### The task
Go line by line through the data and copy those with the word "factors".

Extracted page text data:
+===+

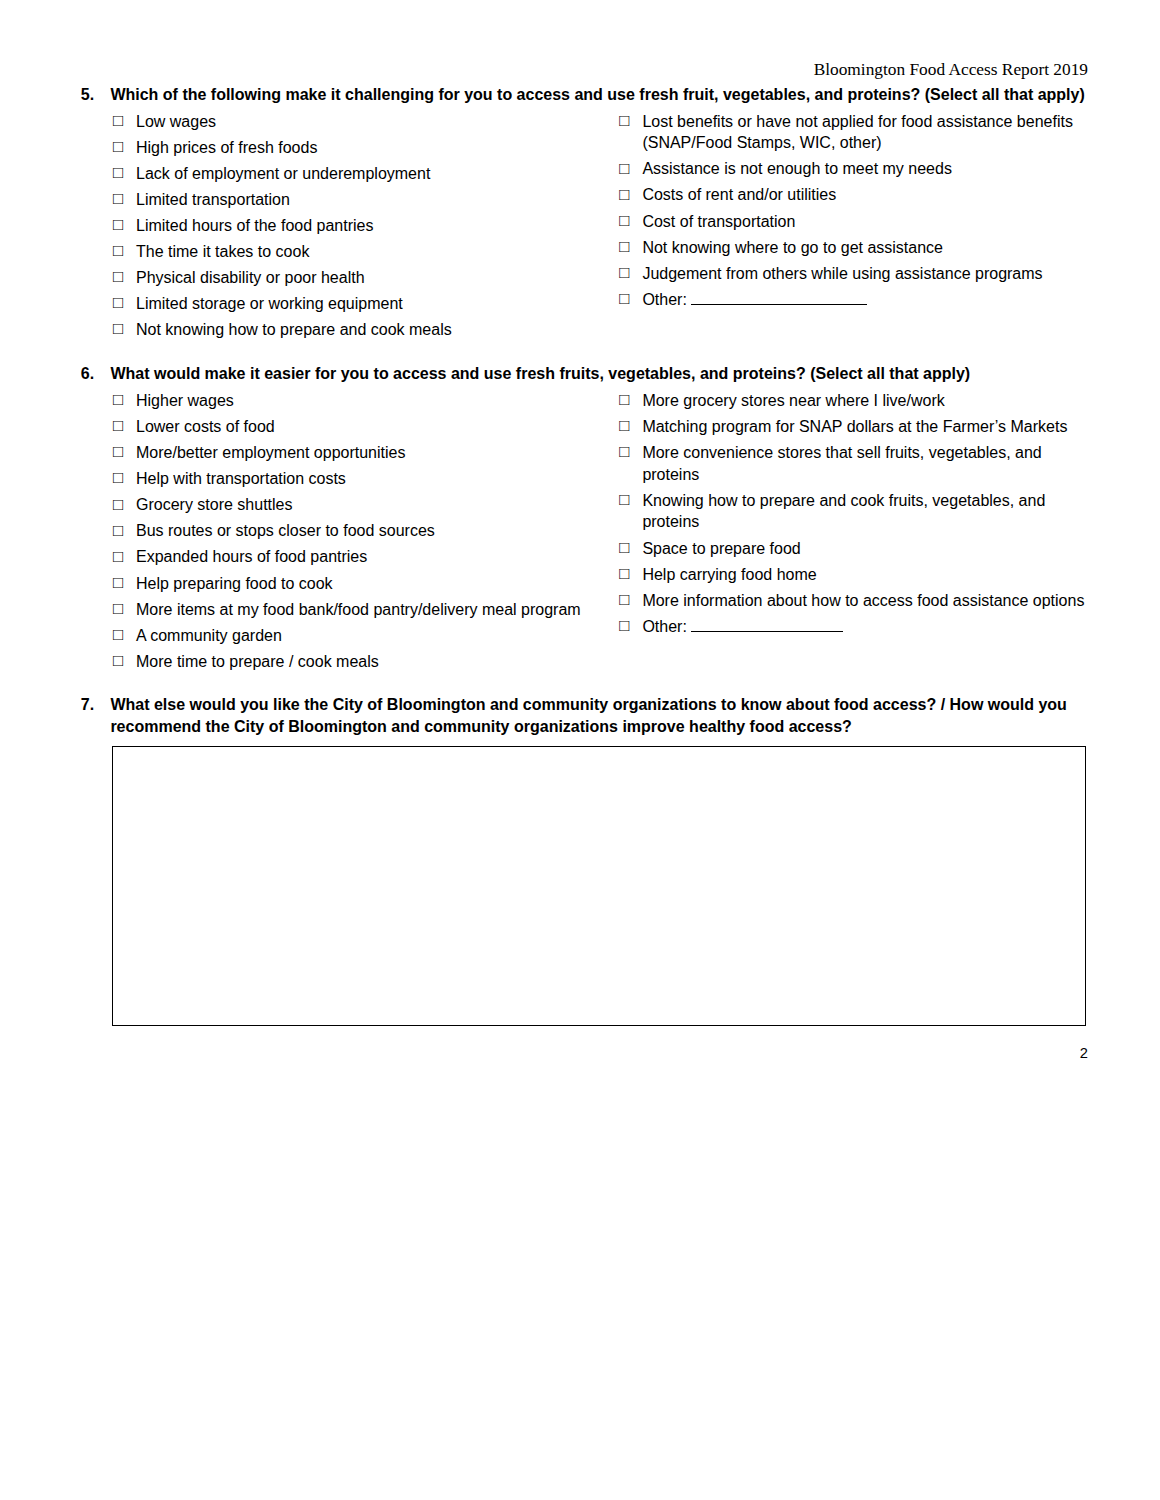Bloomington Food Access Report 2019
Which of the following make it challenging for you to access and use fresh fruit, vegetables, and proteins? (Select all that apply)
Low wages
High prices of fresh foods
Lack of employment or underemployment
Limited transportation
Limited hours of the food pantries
The time it takes to cook
Physical disability or poor health
Limited storage or working equipment
Not knowing how to prepare and cook meals
Lost benefits or have not applied for food assistance benefits (SNAP/Food Stamps, WIC, other)
Assistance is not enough to meet my needs
Costs of rent and/or utilities
Cost of transportation
Not knowing where to go to get assistance
Judgement from others while using assistance programs
Other:
What would make it easier for you to access and use fresh fruits, vegetables, and proteins? (Select all that apply)
Higher wages
Lower costs of food
More/better employment opportunities
Help with transportation costs
Grocery store shuttles
Bus routes or stops closer to food sources
Expanded hours of food pantries
Help preparing food to cook
More items at my food bank/food pantry/delivery meal program
A community garden
More time to prepare / cook meals
More grocery stores near where I live/work
Matching program for SNAP dollars at the Farmer’s Markets
More convenience stores that sell fruits, vegetables, and proteins
Knowing how to prepare and cook fruits, vegetables, and proteins
Space to prepare food
Help carrying food home
More information about how to access food assistance options
Other:
What else would you like the City of Bloomington and community organizations to know about food access? / How would you recommend the City of Bloomington and community organizations improve healthy food access?
2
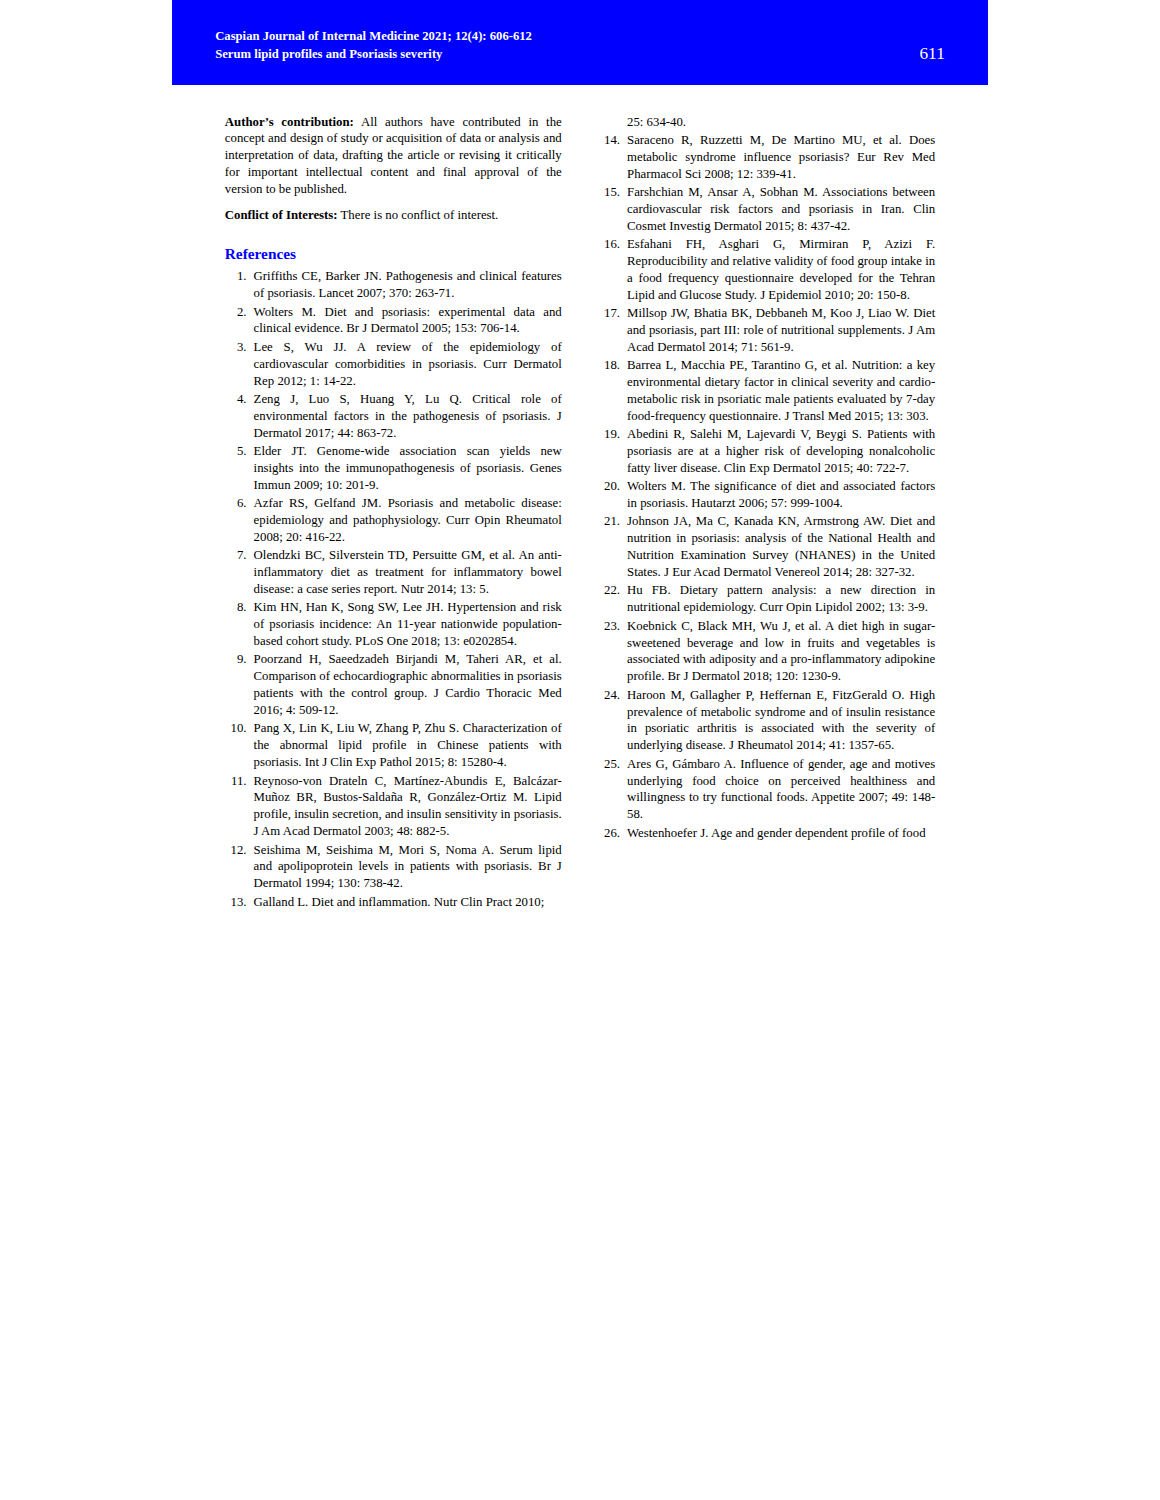Caspian Journal of Internal Medicine 2021; 12(4): 606-612 Serum lipid profiles and Psoriasis severity
611
Author’s contribution: All authors have contributed in the concept and design of study or acquisition of data or analysis and interpretation of data, drafting the article or revising it critically for important intellectual content and final approval of the version to be published.
Conflict of Interests: There is no conflict of interest.
References
Griffiths CE, Barker JN. Pathogenesis and clinical features of psoriasis. Lancet 2007; 370: 263-71.
Wolters M. Diet and psoriasis: experimental data and clinical evidence. Br J Dermatol 2005; 153: 706-14.
Lee S, Wu JJ. A review of the epidemiology of cardiovascular comorbidities in psoriasis. Curr Dermatol Rep 2012; 1: 14-22.
Zeng J, Luo S, Huang Y, Lu Q. Critical role of environmental factors in the pathogenesis of psoriasis. J Dermatol 2017; 44: 863-72.
Elder JT. Genome-wide association scan yields new insights into the immunopathogenesis of psoriasis. Genes Immun 2009; 10: 201-9.
Azfar RS, Gelfand JM. Psoriasis and metabolic disease: epidemiology and pathophysiology. Curr Opin Rheumatol 2008; 20: 416-22.
Olendzki BC, Silverstein TD, Persuitte GM, et al. An anti-inflammatory diet as treatment for inflammatory bowel disease: a case series report. Nutr 2014; 13: 5.
Kim HN, Han K, Song SW, Lee JH. Hypertension and risk of psoriasis incidence: An 11-year nationwide population-based cohort study. PLoS One 2018; 13: e0202854.
Poorzand H, Saeedzadeh Birjandi M, Taheri AR, et al. Comparison of echocardiographic abnormalities in psoriasis patients with the control group. J Cardio Thoracic Med 2016; 4: 509-12.
Pang X, Lin K, Liu W, Zhang P, Zhu S. Characterization of the abnormal lipid profile in Chinese patients with psoriasis. Int J Clin Exp Pathol 2015; 8: 15280-4.
Reynoso-von Drateln C, Martínez-Abundis E, Balcázar-Muñoz BR, Bustos-Saldaña R, González-Ortiz M. Lipid profile, insulin secretion, and insulin sensitivity in psoriasis. J Am Acad Dermatol 2003; 48: 882-5.
Seishima M, Seishima M, Mori S, Noma A. Serum lipid and apolipoprotein levels in patients with psoriasis. Br J Dermatol 1994; 130: 738-42.
Galland L. Diet and inflammation. Nutr Clin Pract 2010;
25: 634-40.
Saraceno R, Ruzzetti M, De Martino MU, et al. Does metabolic syndrome influence psoriasis? Eur Rev Med Pharmacol Sci 2008; 12: 339-41.
Farshchian M, Ansar A, Sobhan M. Associations between cardiovascular risk factors and psoriasis in Iran. Clin Cosmet Investig Dermatol 2015; 8: 437-42.
Esfahani FH, Asghari G, Mirmiran P, Azizi F. Reproducibility and relative validity of food group intake in a food frequency questionnaire developed for the Tehran Lipid and Glucose Study. J Epidemiol 2010; 20: 150-8.
Millsop JW, Bhatia BK, Debbaneh M, Koo J, Liao W. Diet and psoriasis, part III: role of nutritional supplements. J Am Acad Dermatol 2014; 71: 561-9.
Barrea L, Macchia PE, Tarantino G, et al. Nutrition: a key environmental dietary factor in clinical severity and cardio-metabolic risk in psoriatic male patients evaluated by 7-day food-frequency questionnaire. J Transl Med 2015; 13: 303.
Abedini R, Salehi M, Lajevardi V, Beygi S. Patients with psoriasis are at a higher risk of developing nonalcoholic fatty liver disease. Clin Exp Dermatol 2015; 40: 722-7.
Wolters M. The significance of diet and associated factors in psoriasis. Hautarzt 2006; 57: 999-1004.
Johnson JA, Ma C, Kanada KN, Armstrong AW. Diet and nutrition in psoriasis: analysis of the National Health and Nutrition Examination Survey (NHANES) in the United States. J Eur Acad Dermatol Venereol 2014; 28: 327-32.
Hu FB. Dietary pattern analysis: a new direction in nutritional epidemiology. Curr Opin Lipidol 2002; 13: 3-9.
Koebnick C, Black MH, Wu J, et al. A diet high in sugar-sweetened beverage and low in fruits and vegetables is associated with adiposity and a pro-inflammatory adipokine profile. Br J Dermatol 2018; 120: 1230-9.
Haroon M, Gallagher P, Heffernan E, FitzGerald O. High prevalence of metabolic syndrome and of insulin resistance in psoriatic arthritis is associated with the severity of underlying disease. J Rheumatol 2014; 41: 1357-65.
Ares G, Gámbaro A. Influence of gender, age and motives underlying food choice on perceived healthiness and willingness to try functional foods. Appetite 2007; 49: 148-58.
Westenhoefer J. Age and gender dependent profile of food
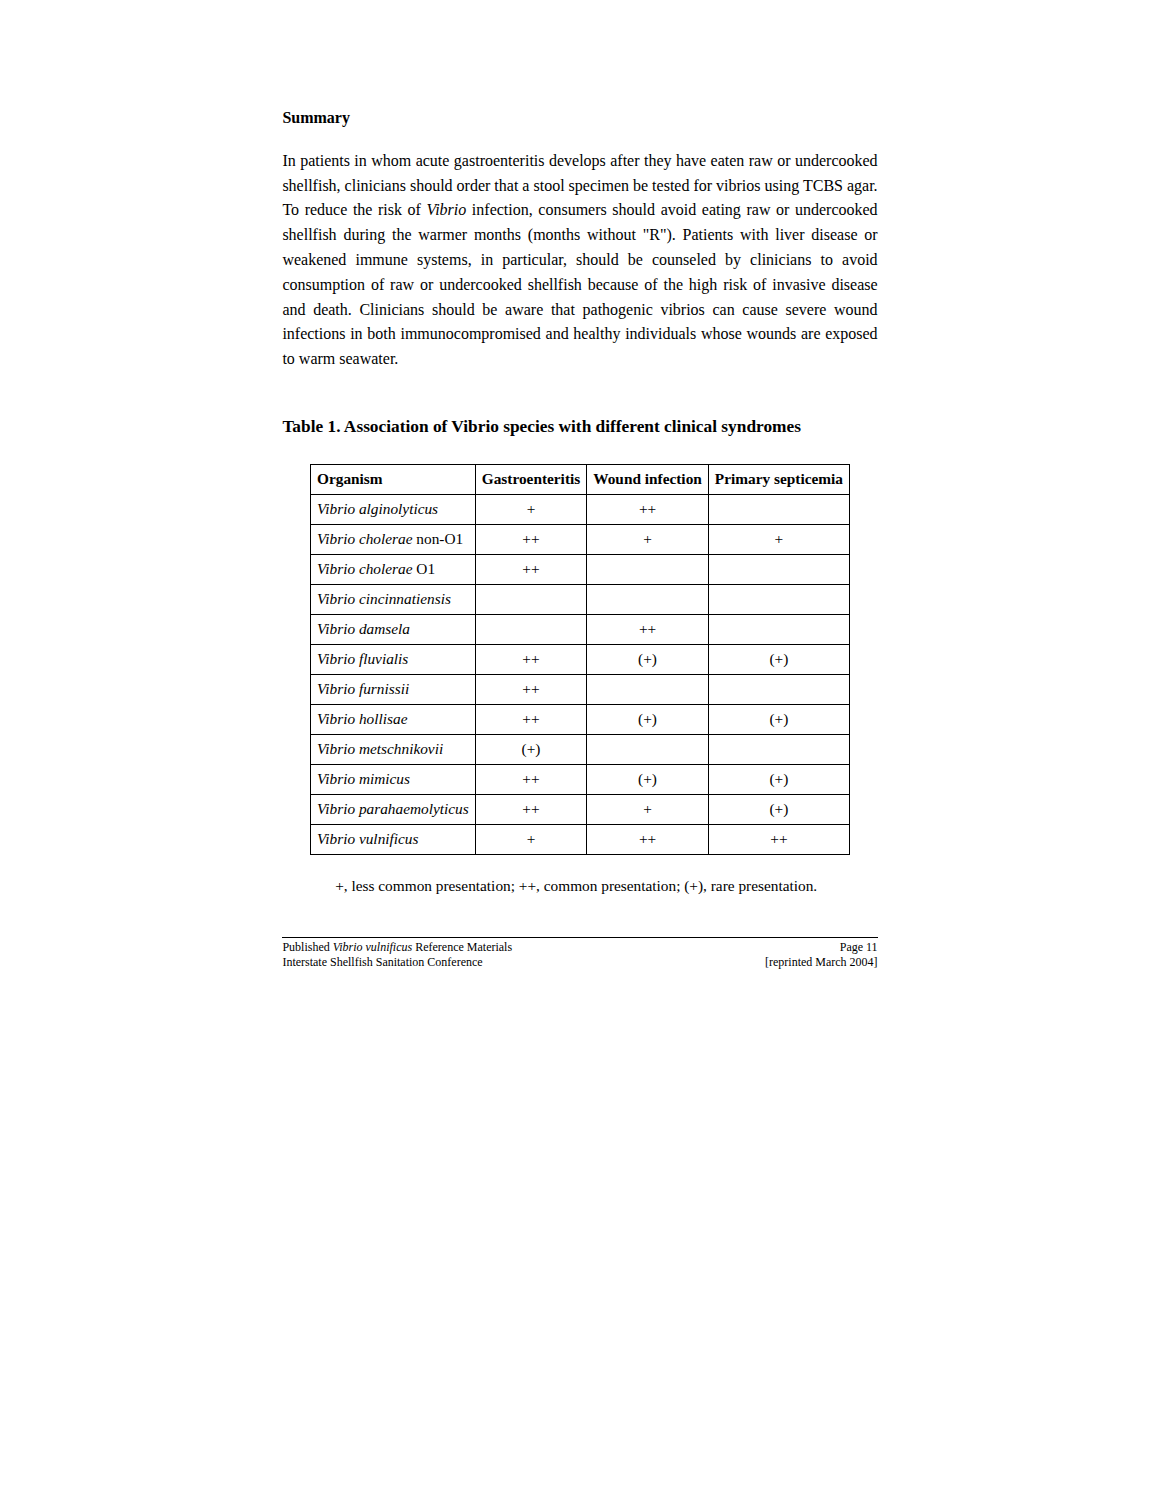Summary
In patients in whom acute gastroenteritis develops after they have eaten raw or undercooked shellfish, clinicians should order that a stool specimen be tested for vibrios using TCBS agar. To reduce the risk of Vibrio infection, consumers should avoid eating raw or undercooked shellfish during the warmer months (months without "R"). Patients with liver disease or weakened immune systems, in particular, should be counseled by clinicians to avoid consumption of raw or undercooked shellfish because of the high risk of invasive disease and death. Clinicians should be aware that pathogenic vibrios can cause severe wound infections in both immunocompromised and healthy individuals whose wounds are exposed to warm seawater.
Table 1. Association of Vibrio species with different clinical syndromes
| Organism | Gastroenteritis | Wound infection | Primary septicemia |
| --- | --- | --- | --- |
| Vibrio alginolyticus | + | ++ | |
| Vibrio cholerae non-O1 | ++ | + | + |
| Vibrio cholerae O1 | ++ | | |
| Vibrio cincinnatiensis | | | |
| Vibrio damsela | | ++ | |
| Vibrio fluvialis | ++ | (+) | (+) |
| Vibrio furnissii | ++ | | |
| Vibrio hollisae | ++ | (+) | (+) |
| Vibrio metschnikovii | (+) | | |
| Vibrio mimicus | ++ | (+) | (+) |
| Vibrio parahaemolyticus | ++ | + | (+) |
| Vibrio vulnificus | + | ++ | ++ |
+, less common presentation; ++, common presentation; (+), rare presentation.
Published Vibrio vulnificus Reference Materials
Interstate Shellfish Sanitation Conference
Page 11
[reprinted March 2004]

+===+

### Exercise result
Zeng J, Luo S, Huang Y, Lu Q. Critical role of environmental factors in the pathogenesis of psoriasis. J Dermatol 2017; 44: 863-72.
Farshchian M, Ansar A, Sobhan M. Associations between cardiovascular risk factors and psoriasis in Iran. Clin Cosmet Investig Dermatol 2015; 8: 437-42.
Wolters M. The significance of diet and associated factors in psoriasis. Hautarzt 2006; 57: 999-1004.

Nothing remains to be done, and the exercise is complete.